Dans cet environnement, les régions littorales comme la Bretagne s’affirment comme des pôles d’excellence pour les technologies marines. Les organisations d’appui déjà citées, dont le Pôle Mer Bretagne Atlantique et le Technopôle Brest-Iroise, favorisent l’alignement entre logiques de recherche, besoins industriels et financements d’accélération.

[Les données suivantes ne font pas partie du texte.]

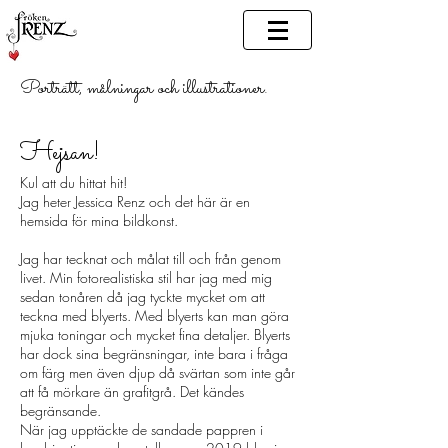
Porträtt, målningar och illustrationer.
​Hejsan!
Kul att du hittat hit!
Jag heter Jessica Renz och det här är en
hemsida för mina bildkonst.
Jag har tecknat och målat till och från genom
livet. Min fotorealistiska stil har jag med mig
sedan tonåren då jag tyckte mycket om att
teckna med blyerts. Med blyerts kan man göra
mjuka toningar och mycket fina detaljer. Blyerts
har dock sina begränsningar, inte bara i fråga
om färg men även djup då svärtan som inte går
att få mörkare än grafitgrå. Det kändes
begränsande.
När jag upptäckte de sandade pappren i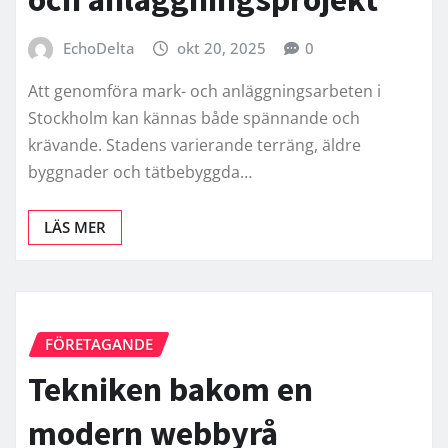
EchoDelta
okt 20, 2025
0
Att genomföra mark- och anläggningsarbeten i
Stockholm kan kännas både spännande och
krävande. Stadens varierande terräng, äldre
byggnader och tätbebyggda…
LÄS MER
FÖRETAGANDE
Tekniken bakom en
modern webbyrå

Sélection 2025 : 147 projets mis en avant par l’État

La volumétrie de la cohorte 2025 illustre la volonté d’accélérer des filières où la France peut bâtir un avantage compétitif. La science ouverte portée par des entreprises comme FairScope s’inscrit dans cette recherche de résilience industrielle et de sobriété des chaînes de production.

Pourquoi l’innovation maritime attire les capitaux publics

Les enjeux maritimes combinent sécurité environnementale, économie bleue et souveraineté des données de mesure. Des solutions capables de densifier l’observation à bas coût facilitent la décision publique, l’alerte précoce et la planification des usages du littoral.

La rentabilité ne tient pas qu’au prix. Elle s’appuie sur une exécution industrielle rigoureuse, une distribution internationale agile et des coûts de R&D mutualisés avec la communauté. L’objectif annoncé de 1 million d’euros en 2026 illustre une trajectoire où la croissance organique s’appuie sur des cas d’usage concrets et récurrents.

Cap sur l’in situ et l’aquaculture : la prochaine bascule de valeur

FairScope s’apprête à lancer une version in situ du PlanktoScope, pensée pour des déploiements autonomes sur bouées, drones ou bateaux. Ce positionnement ouvre l’accès à des contrats récurrents dans la surveillance littorale et l’aquaculture, où la granularité temporelle des mesures prime sur la seule précision unitaire.

Combinant fabrication locale en bambou, documentation ouverte et un prix d’acquisition contenu, l’entreprise bretonne installe un standard de fait pour la démocratisation de l’observation planctonique. Elle montre qu’un produit open source peut devenir un actif industriel lorsqu’il répond à un besoin opérationnel clair et qu’il est porté par un écosystème solide.

Le pari de FairScope est simple : rendre l’observation du vivant plus accessible, pour une science plus utile et mieux partagée.